The fact that you can fuck up ones mind by using psychoactive drugs, is to me no proof of being the same. I don't need to fuck up your brain to fuck up your mind, for instance by putting you in complete social isolation, or lock you up in a box and wait, but provide you with everything you need in materialist terms. This 'contextual' approach may take a little while longer to have effect, but the damage done may even be harder to get 'out of your system'.


----------



## Nihilarian (Apr 9, 2013)

I kinda agree with the premise that the mind is not the brain. but, my reasoning really comes from the arbitrariness of the semantics, the ideal of causation, and the limitedness of facts.

first the fun part, the words. the mind is also not a key lime pie, but nobody is confusing those two. just as knowledge is not intelligence, kindness is not generosity (this one is loose), and so on is not so forth, there will always be unjustified interchanges between them. but as long as you can tell that you and your conversational partner are pointing to the same thing. (i.e. intelligence or knowledge) it shouldn't matter. don't be like me, getting hung up on the slippery semantics, the content is what should really be important.

time for causality. i guess that the ideas and stuff that form inside the brain (the mind) are completely caused by the physiology of the brain. So the brain causes the mind. and i think it's illogical for *A *----To cause ---> *A*. therefore, the brain is* A*, and the mind is B

last part. the unfortunate lacking of neuroscience. i don't think we know yet whether or not ideas, hopes, dreams, beliefs, fears, desires, everything that comprises the mind, are found in physical forms around the brain. is the idea of being a democrat, wanting a car, being afraid of spiders a physical neuron in the brain? that, i don't think we yet know. if it is, the brain might very possible be the mind. but from analysis of observation, the big picture is what matters in connecting the brain and mind.

so, I think that once we have the answers to that last part, then we decide between study of the brain or the mind.

also, this is just expository. as an intp, i'm firmly on the the fence.


----------



## Mammon (Jul 12, 2012)

If the mind in the end proves to be part of the brain or whatever all I have to say is... that would be boring.


----------



## SocioApathetic (May 20, 2012)

13 others said:


> If the mind in the end proves to be part of the brain or whatever all I have to say is... that would be boring.


The argument is not about the mind being a mere "part" of the brain, for that still suggests the mind is separate from the brain. Some would argue that the mind is an emergent property of the brain's "hardware" and complex processes and though this appears to be a materialistic view of the mind-brain problem, I will argue that it is dualistic. Because mind has the ability to emerge, mind and brain are still being separated. Emergentism has always been the trickiest of the lot for me because it is always so easy to say that the processes of the brain "create" the mind and move on, believing that you have just uttered a solid, satisfies-all statement. Does such a statement solve the problem of interaction? How is mind able to interact with brain if they are separate entities?

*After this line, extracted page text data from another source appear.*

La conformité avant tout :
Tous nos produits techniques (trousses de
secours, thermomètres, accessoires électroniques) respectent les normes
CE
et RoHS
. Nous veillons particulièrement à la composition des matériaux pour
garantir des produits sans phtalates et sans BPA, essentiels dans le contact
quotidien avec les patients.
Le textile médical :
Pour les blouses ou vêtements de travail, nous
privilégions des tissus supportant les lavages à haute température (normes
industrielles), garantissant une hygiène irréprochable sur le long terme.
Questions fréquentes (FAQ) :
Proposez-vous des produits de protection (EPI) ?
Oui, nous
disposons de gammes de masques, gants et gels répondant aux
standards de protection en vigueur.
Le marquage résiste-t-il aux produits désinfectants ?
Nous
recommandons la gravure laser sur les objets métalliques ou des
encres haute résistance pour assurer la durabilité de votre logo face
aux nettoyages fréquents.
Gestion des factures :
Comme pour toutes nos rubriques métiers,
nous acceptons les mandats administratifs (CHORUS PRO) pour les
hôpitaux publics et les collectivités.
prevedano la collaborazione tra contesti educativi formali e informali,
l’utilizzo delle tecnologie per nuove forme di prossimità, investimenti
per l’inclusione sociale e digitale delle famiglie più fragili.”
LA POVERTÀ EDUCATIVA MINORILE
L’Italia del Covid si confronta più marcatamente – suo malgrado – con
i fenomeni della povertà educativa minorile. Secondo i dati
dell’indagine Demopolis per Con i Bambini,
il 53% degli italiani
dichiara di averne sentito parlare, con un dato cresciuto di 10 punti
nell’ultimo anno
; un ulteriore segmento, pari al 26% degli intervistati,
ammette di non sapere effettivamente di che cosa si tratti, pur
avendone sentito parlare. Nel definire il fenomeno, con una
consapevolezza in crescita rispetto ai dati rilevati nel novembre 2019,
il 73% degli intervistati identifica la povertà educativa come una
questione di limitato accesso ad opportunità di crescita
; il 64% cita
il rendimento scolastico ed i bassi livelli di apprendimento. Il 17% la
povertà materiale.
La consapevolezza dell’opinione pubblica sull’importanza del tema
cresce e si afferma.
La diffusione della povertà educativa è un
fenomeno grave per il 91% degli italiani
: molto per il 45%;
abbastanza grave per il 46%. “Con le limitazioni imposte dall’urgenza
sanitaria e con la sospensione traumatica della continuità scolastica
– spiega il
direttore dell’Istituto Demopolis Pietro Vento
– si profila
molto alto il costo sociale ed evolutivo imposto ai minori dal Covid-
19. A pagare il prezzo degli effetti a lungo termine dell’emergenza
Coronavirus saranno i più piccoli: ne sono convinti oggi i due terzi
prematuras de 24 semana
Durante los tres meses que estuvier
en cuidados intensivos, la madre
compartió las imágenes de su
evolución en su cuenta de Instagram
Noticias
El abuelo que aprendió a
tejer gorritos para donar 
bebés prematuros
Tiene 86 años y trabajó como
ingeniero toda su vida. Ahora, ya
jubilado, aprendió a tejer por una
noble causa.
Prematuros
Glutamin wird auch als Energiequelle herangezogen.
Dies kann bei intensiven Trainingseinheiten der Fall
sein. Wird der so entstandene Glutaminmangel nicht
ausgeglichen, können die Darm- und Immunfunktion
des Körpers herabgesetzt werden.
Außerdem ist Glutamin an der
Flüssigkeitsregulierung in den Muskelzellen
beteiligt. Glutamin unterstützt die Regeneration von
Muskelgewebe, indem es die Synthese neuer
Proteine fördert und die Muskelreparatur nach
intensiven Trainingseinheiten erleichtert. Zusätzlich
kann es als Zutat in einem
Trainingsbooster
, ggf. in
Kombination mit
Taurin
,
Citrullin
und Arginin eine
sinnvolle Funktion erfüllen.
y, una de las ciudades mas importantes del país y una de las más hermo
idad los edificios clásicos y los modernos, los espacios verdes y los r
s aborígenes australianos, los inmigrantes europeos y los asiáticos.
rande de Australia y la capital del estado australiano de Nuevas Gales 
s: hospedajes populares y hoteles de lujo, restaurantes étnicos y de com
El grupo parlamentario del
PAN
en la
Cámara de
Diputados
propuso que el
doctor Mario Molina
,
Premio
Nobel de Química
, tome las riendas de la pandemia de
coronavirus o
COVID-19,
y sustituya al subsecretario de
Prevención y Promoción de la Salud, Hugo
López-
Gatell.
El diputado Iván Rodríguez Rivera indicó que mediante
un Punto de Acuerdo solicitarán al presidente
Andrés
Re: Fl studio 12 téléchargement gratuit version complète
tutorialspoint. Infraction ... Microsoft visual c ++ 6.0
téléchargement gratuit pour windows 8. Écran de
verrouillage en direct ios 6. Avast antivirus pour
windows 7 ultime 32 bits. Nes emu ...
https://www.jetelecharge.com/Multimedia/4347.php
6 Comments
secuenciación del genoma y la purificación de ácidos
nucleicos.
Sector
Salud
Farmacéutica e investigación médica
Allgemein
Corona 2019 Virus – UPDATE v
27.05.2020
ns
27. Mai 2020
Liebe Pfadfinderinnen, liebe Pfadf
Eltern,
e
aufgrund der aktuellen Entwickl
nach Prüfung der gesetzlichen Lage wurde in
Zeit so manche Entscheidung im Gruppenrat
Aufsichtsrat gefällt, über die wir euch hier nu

Is there a bidirectional relationship between the two? Oh, there is? Right, then why did the mind have to emerge if it could submerge?
And what of neural dependence? If mind "emerges" from the brain, does its "function" rely on the brain? If yes, why would it need to "emerge" at all?

Emergentism, I feel, is just a "realistic" way to continue believing mind is its own entity, above that mere organ in the head that serves only as a motherboard.

In my opinion, "mind" is just the name we give to the processes of the brain but they are not separate. Mind _is _what brain does. There is no need for this "mind" to "emerge" from the properties and processes of brain. They are one and the same thing, "boring" as that might be.


----------



## Abraxas (May 28, 2011)

It is not just a paradox. Ladies and gentlemen, this is _THE_ paradox of all paradoxes.

The subject-object problem.

The very thing Carl Jung devoted his _entire life_ to.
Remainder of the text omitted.